■ Information shown ■
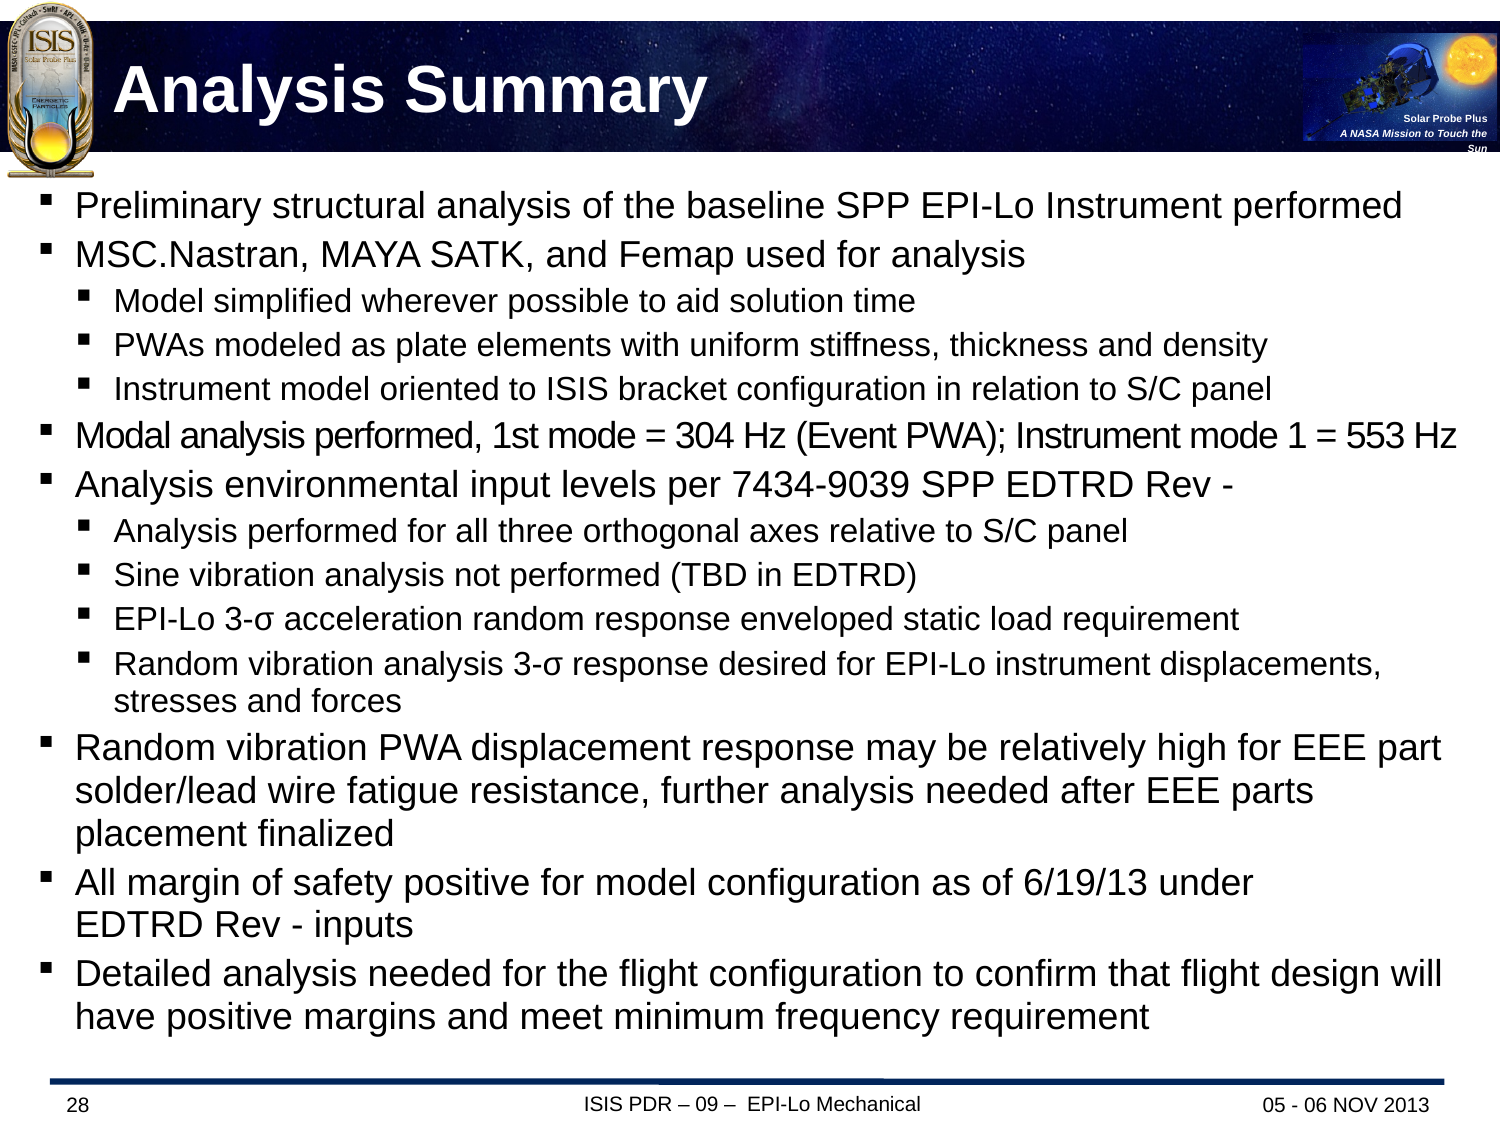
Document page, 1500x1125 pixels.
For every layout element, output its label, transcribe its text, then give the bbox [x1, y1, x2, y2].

title Analysis Summary [111, 30, 1294, 142]
list Preliminary structural analysis of the baseline SPP EPI-Lo Instrument performed MSC.Nastran, MAYA SATK, and Femap used for analysis Model simplified wherever possible to aid solution time PWAs modeled as plate elements with uniform stiffness, thickness and density Instrument model oriented to ISIS bracket configuration in relation to S/C panel Modal analysis performed, 1st mode = 304 Hz (Event PWA); Instrument mode 1 = 553 Hz Analysis environmental input levels per 7434-9039 SPP EDTRD Rev - Analysis performed for all three orthogonal axes relative to S/C panel Sine vibration analysis not performed (TBD in EDTRD) EPI-Lo 3-σ acceleration random response enveloped static load requirement Random vibration analysis 3-σ response desired for EPI-Lo instrument displacements, stresses and forces Random vibration PWA displacement response may be relatively high for EEE part solder/lead wire fatigue resistance, further analysis needed after EEE parts placement finalized All margin of safety positive for model configuration as of 6/19/13 under EDTRD Rev - inputs Detailed analysis needed for the flight configuration to confirm that flight design will have positive margins and meet minimum frequency requirement [37, 183, 1476, 1102]
picture [0, 0, 1500, 179]
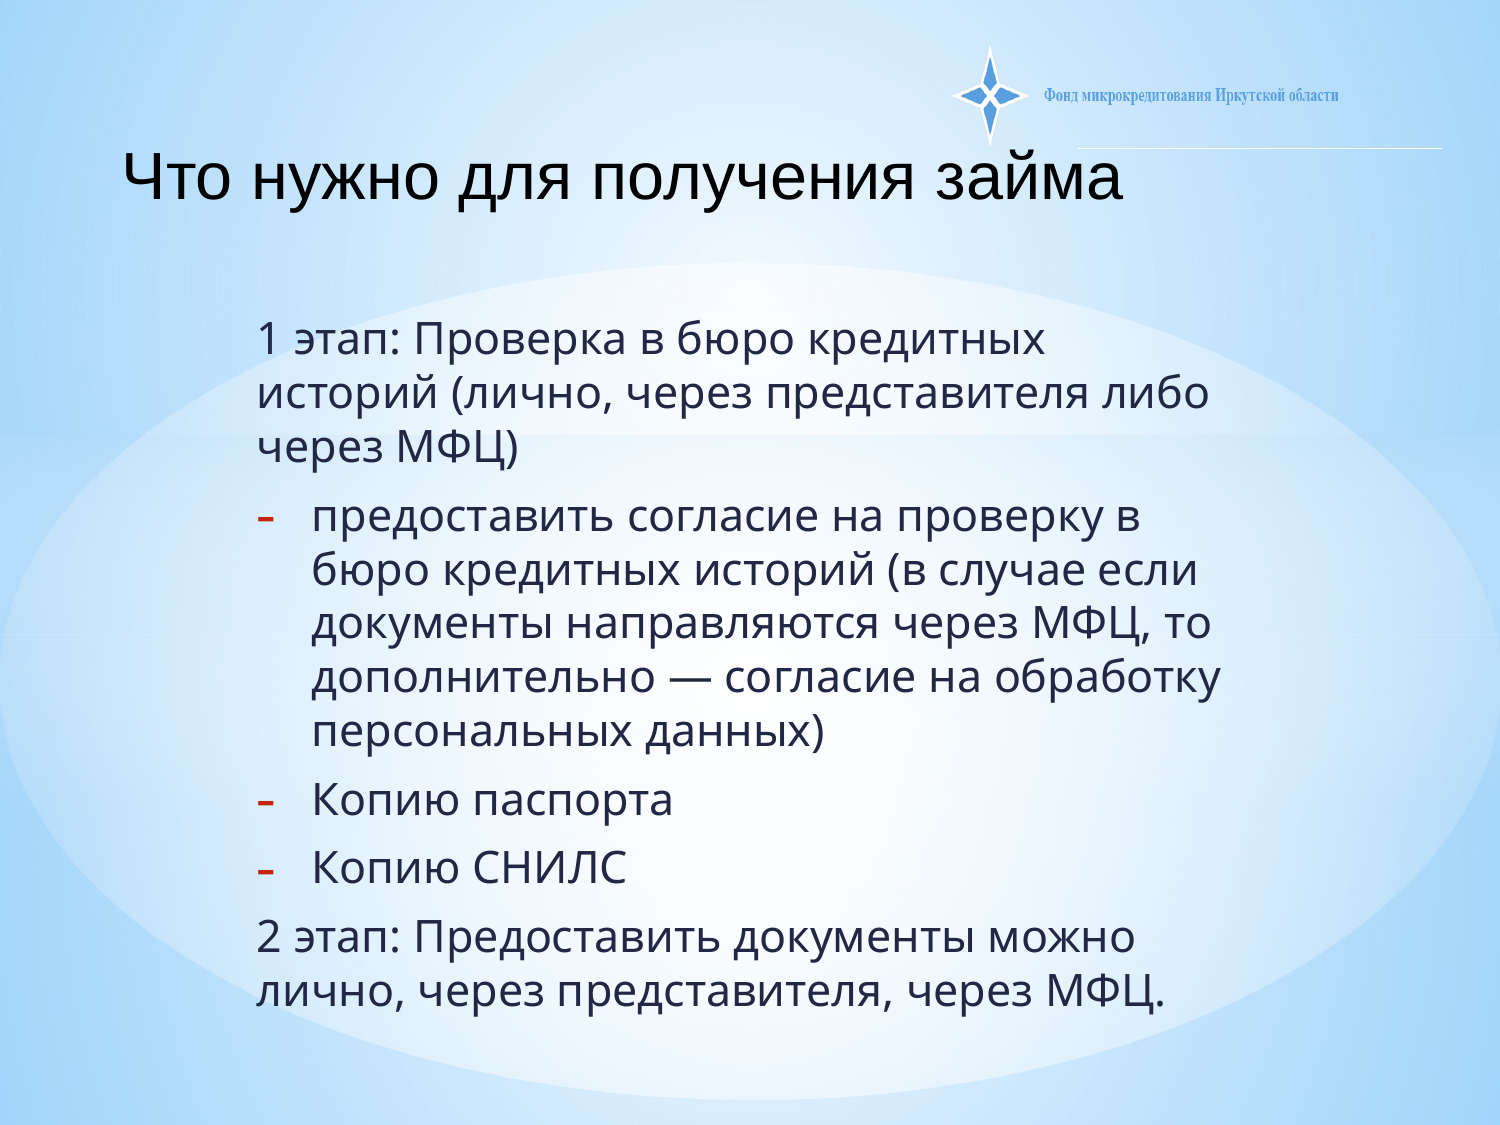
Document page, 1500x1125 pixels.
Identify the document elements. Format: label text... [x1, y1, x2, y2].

subtitle 1 этап: Проверка в бюро кредитных историй (лично, через представителя либо через МФЦ) предоставить согласие на проверку в бюро кредитных историй (в случае если документы направляются через МФЦ, то дополнительно — согласие на обработку персональных данных) Копию паспорта Копию СНИЛС 2 этап: Предоставить документы можно лично, через представителя, через МФЦ. [241, 303, 1254, 1024]
picture [950, 42, 1486, 149]
title Что нужно для получения займа [76, 125, 1254, 303]
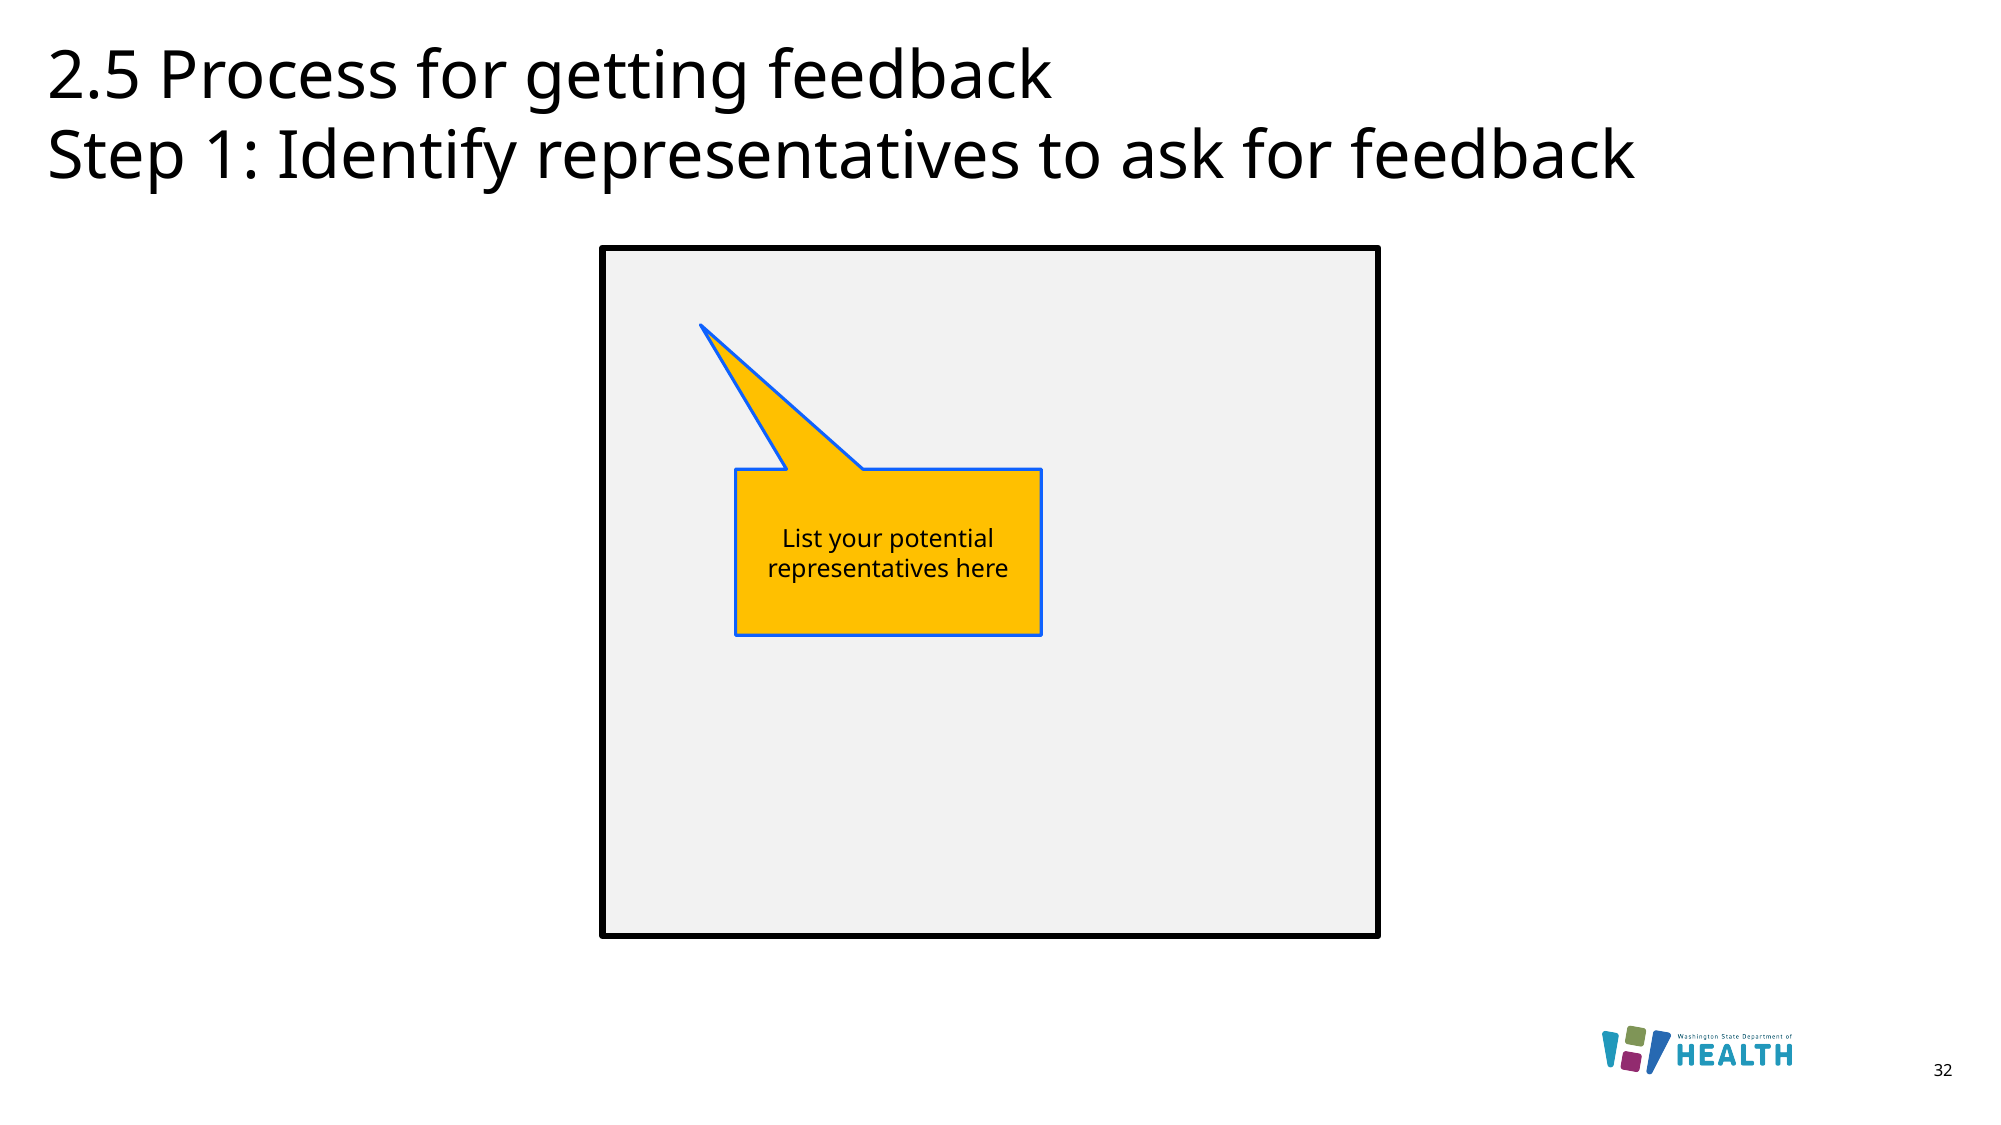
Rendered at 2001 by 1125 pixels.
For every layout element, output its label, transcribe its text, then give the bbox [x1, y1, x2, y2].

text_box [600, 246, 1380, 938]
picture [1596, 1020, 1798, 1080]
text_box List your potential representatives here [698, 323, 1044, 638]
slide_number 32 [1930, 1060, 1954, 1082]
title 2.5 Process for getting feedback Step 1: Identify representatives to ask for feedback [46, 31, 1685, 158]
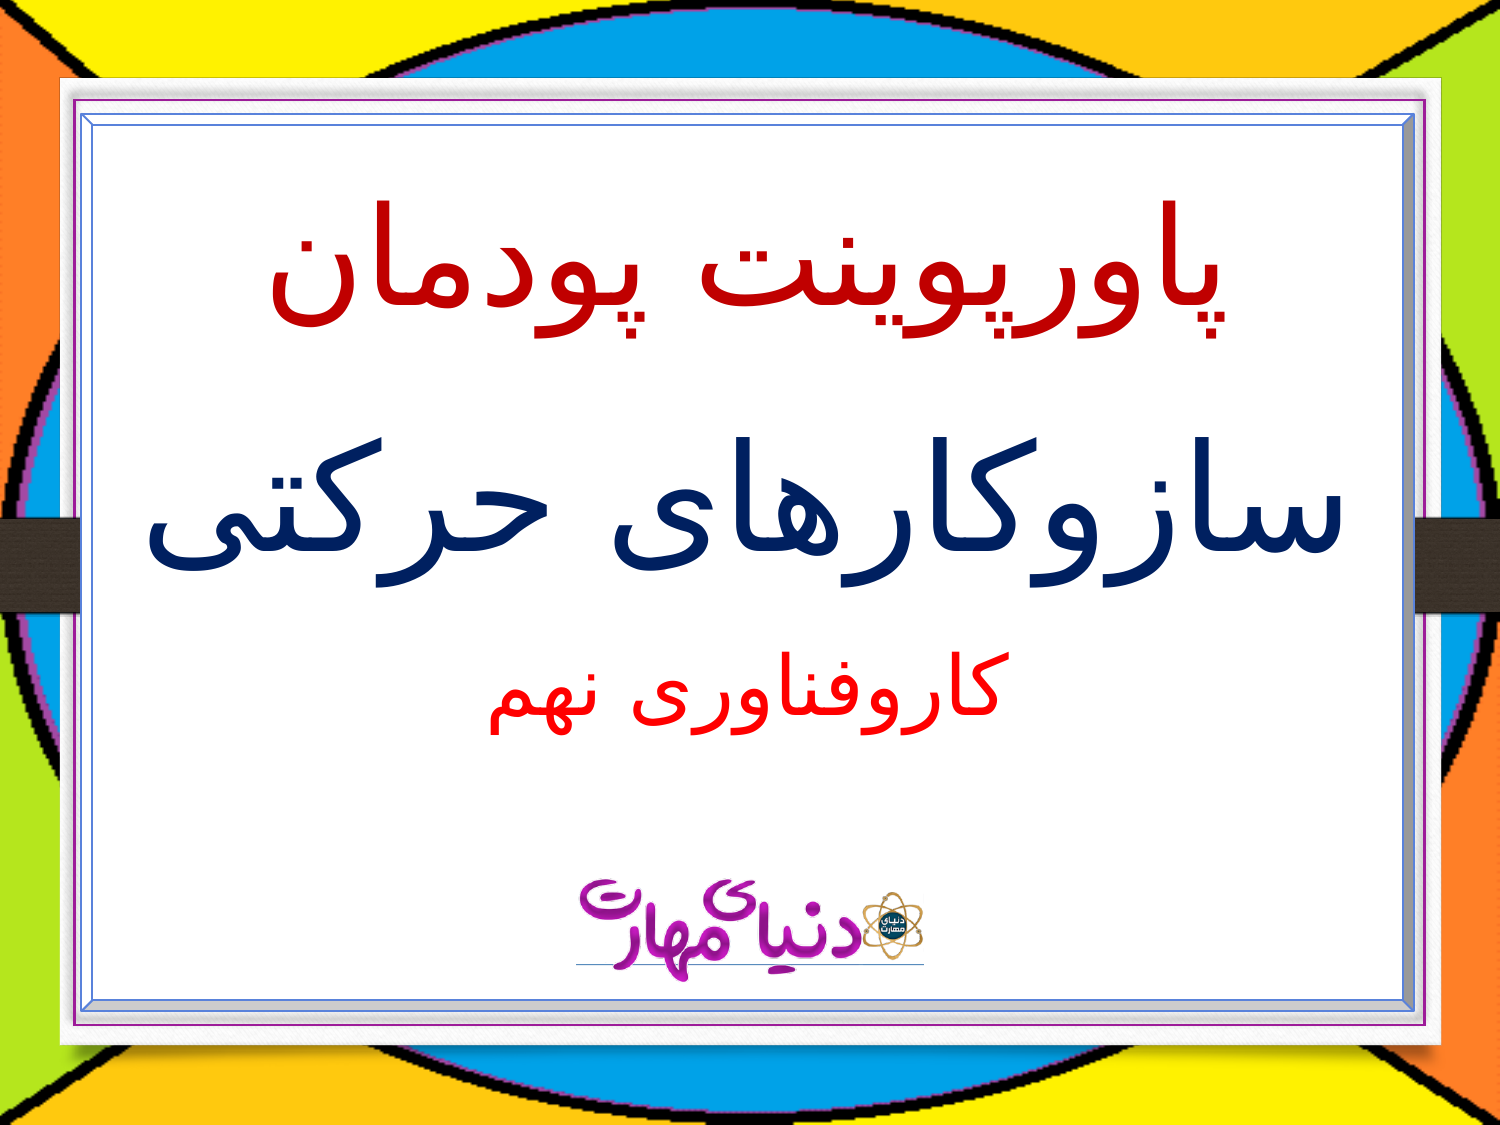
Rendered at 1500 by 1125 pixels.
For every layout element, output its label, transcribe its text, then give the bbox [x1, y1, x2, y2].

picture [0, 0, 1500, 1125]
text_box پاورپوینت پودمان سازوکارهای حرکتی کاروفناوری نهم [80, 112, 1415, 1013]
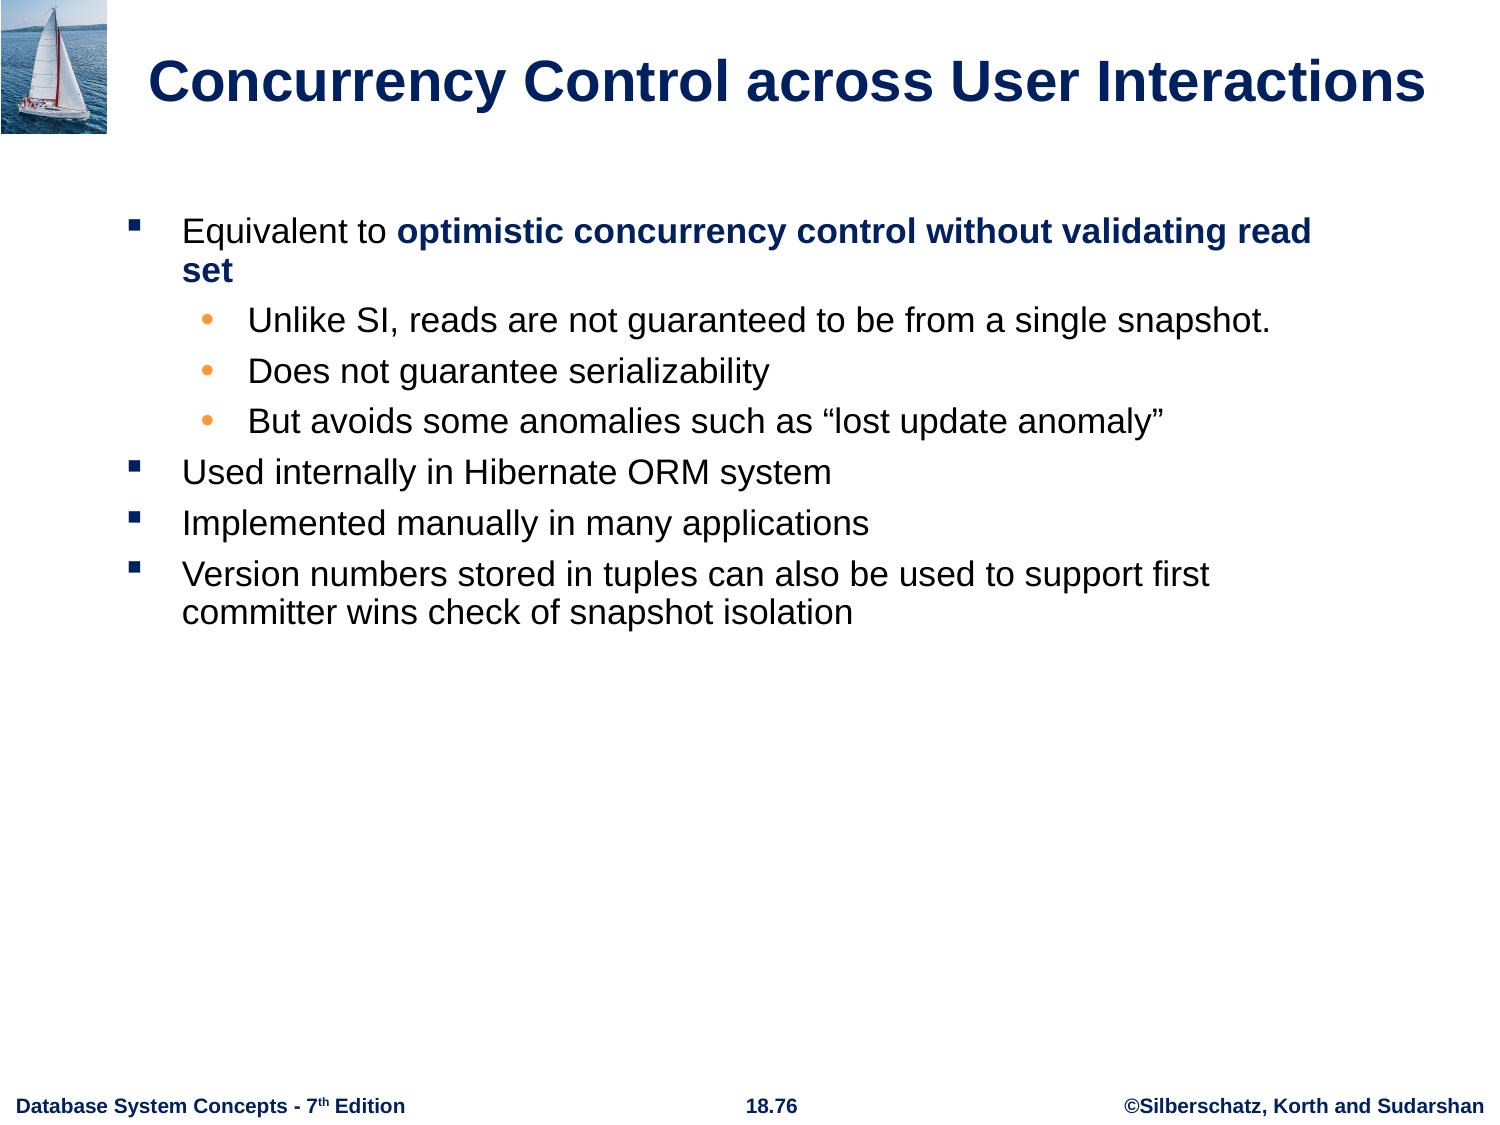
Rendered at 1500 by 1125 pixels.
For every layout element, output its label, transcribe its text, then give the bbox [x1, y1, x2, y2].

■ Exercise details ■
Restate the material above word for word, omitting the pictures.

■ Response ■
Document page, 1500x1125 pixels.
For every layout element, output its label, transcribe its text, then give the bbox [x1, y1, x2, y2].

title Analysis Summary [111, 30, 1294, 142]
list Preliminary structural analysis of the baseline SPP EPI-Lo Instrument performed MSC.Nastran, MAYA SATK, and Femap used for analysis Model simplified wherever possible to aid solution time PWAs modeled as plate elements with uniform stiffness, thickness and density Instrument model oriented to ISIS bracket configuration in relation to S/C panel Modal analysis performed, 1st mode = 304 Hz (Event PWA); Instrument mode 1 = 553 Hz Analysis environmental input levels per 7434-9039 SPP EDTRD Rev - Analysis performed for all three orthogonal axes relative to S/C panel Sine vibration analysis not performed (TBD in EDTRD) EPI-Lo 3-σ acceleration random response enveloped static load requirement Random vibration analysis 3-σ response desired for EPI-Lo instrument displacements, stresses and forces Random vibration PWA displacement response may be relatively high for EEE part solder/lead wire fatigue resistance, further analysis needed after EEE parts placement finalized All margin of safety positive for model configuration as of 6/19/13 under EDTRD Rev - inputs Detailed analysis needed for the flight configuration to confirm that flight design will have positive margins and meet minimum frequency requirement [37, 183, 1476, 1102]
picture [0, 0, 1500, 179]
Document page, 1500x1125 pixels.
Identify the document elements. Format: label text... [x1, y1, x2, y2].

subtitle 1 этап: Проверка в бюро кредитных историй (лично, через представителя либо через МФЦ) предоставить согласие на проверку в бюро кредитных историй (в случае если документы направляются через МФЦ, то дополнительно — согласие на обработку персональных данных) Копию паспорта Копию СНИЛС 2 этап: Предоставить документы можно лично, через представителя, через МФЦ. [241, 303, 1254, 1024]
picture [950, 42, 1486, 149]
title Что нужно для получения займа [76, 125, 1254, 303]
Rendered at 2001 by 1125 pixels.
For every layout element, output its label, transcribe its text, then give the bbox [x1, y1, x2, y2].

text_box [600, 246, 1380, 938]
picture [1596, 1020, 1798, 1080]
text_box List your potential representatives here [698, 323, 1044, 638]
slide_number 32 [1930, 1060, 1954, 1082]
title 2.5 Process for getting feedback Step 1: Identify representatives to ask for feedback [46, 31, 1685, 158]
Rendered at 1500 by 1125 pixels.
For every layout element, output its label, transcribe its text, then give the bbox [x1, y1, x2, y2].

picture [0, 0, 1500, 1125]
text_box پاورپوینت پودمان سازوکارهای حرکتی کاروفناوری نهم [80, 112, 1415, 1013]
Rendered at 1500 by 1125 pixels.
For every layout element, output its label, transcribe its text, then give the bbox [x1, y1, x2, y2].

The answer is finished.